Page-level text extractions:
↓

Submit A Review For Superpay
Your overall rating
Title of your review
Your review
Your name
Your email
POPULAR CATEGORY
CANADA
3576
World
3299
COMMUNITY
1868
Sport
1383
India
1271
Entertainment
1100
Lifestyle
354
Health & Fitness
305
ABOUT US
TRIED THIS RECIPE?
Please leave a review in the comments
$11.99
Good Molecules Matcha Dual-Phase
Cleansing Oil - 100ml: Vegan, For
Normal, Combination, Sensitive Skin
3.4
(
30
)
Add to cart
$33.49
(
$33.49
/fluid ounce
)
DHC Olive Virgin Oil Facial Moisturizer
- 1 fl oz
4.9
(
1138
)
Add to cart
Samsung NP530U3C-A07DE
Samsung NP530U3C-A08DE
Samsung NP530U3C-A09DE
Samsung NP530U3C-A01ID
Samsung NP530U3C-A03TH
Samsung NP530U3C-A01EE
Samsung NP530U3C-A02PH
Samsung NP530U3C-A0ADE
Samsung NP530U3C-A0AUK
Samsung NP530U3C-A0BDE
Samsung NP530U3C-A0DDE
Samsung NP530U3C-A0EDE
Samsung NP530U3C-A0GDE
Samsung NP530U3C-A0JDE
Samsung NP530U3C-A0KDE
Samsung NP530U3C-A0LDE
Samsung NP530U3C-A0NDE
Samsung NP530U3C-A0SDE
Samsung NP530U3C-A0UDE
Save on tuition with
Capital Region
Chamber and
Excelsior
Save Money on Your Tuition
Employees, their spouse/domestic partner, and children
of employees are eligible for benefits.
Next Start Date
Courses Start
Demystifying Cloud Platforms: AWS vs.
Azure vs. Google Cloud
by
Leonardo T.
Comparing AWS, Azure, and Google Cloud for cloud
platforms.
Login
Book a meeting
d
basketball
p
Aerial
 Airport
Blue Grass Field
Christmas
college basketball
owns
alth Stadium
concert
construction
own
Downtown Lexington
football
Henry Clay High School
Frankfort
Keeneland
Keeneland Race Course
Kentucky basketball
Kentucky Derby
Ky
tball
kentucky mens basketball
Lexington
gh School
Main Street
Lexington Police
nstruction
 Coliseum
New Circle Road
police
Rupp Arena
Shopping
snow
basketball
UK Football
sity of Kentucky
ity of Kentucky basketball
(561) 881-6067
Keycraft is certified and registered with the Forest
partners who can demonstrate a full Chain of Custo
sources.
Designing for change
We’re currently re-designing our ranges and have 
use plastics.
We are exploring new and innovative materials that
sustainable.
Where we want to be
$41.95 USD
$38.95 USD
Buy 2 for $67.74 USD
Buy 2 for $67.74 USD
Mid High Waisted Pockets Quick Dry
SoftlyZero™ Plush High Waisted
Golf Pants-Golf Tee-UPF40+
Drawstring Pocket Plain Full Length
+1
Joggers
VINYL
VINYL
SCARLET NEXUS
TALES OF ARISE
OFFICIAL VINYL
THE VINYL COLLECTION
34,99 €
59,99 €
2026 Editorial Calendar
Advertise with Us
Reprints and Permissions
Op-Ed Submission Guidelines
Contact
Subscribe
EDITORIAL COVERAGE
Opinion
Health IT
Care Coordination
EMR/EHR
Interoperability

↑

◆ Action item: Filter the entries and copy each line with "Azure".

◆ The completed task:
Azure vs. Google Cloud
Comparing AWS, Azure, and Google Cloud for cloud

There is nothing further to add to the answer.